→ **Task instructions**
Could you retype all of the entries exactly, without their pictures?

→ **Entries supplied**
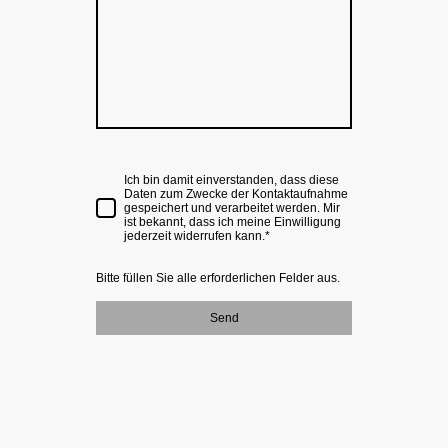
Ich bin damit einverstanden, dass diese
Daten zum Zwecke der Kontaktaufnahme
gespeichert und verarbeitet werden. Mir
ist bekannt, dass ich meine Einwilligung
jederzeit widerrufen kann.*
Bitte füllen Sie alle erforderlichen Felder aus.
Send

→ **Solution for this task**
Ich bin damit einverstanden, dass diese
Daten zum Zwecke der Kontaktaufnahme
gespeichert und verarbeitet werden. Mir
ist bekannt, dass ich meine Einwilligung
jederzeit widerrufen kann.*
Bitte füllen Sie alle erforderlichen Felder aus.
Send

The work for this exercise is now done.